Task:
Find every line of the data below that has "oversized" in it. Reply with the number only.

Source information:
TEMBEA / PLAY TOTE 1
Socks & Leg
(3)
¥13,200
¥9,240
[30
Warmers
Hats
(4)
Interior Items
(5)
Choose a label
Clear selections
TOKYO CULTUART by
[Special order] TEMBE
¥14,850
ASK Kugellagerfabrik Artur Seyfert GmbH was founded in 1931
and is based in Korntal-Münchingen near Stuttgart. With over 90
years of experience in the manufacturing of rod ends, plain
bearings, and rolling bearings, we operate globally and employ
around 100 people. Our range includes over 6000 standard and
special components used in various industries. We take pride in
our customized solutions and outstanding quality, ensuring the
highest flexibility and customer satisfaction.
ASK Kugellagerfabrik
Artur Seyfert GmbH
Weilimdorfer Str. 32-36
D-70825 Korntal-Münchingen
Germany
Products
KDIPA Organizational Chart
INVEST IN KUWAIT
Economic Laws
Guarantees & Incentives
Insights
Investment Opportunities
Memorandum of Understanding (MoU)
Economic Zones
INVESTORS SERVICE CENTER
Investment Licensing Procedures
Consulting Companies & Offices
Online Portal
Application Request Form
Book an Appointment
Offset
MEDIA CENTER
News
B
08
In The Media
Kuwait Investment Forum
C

---

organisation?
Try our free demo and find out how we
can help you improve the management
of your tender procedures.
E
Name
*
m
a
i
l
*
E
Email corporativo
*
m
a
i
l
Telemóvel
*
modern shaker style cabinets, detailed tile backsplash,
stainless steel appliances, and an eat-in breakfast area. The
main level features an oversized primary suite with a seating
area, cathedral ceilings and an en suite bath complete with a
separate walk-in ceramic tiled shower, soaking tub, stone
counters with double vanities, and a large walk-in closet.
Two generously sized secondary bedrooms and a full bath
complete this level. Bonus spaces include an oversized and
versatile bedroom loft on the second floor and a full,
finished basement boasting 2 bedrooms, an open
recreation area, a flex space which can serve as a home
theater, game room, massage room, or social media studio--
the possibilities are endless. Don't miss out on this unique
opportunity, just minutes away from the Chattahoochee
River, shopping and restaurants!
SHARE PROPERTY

Answer to the exercise:
2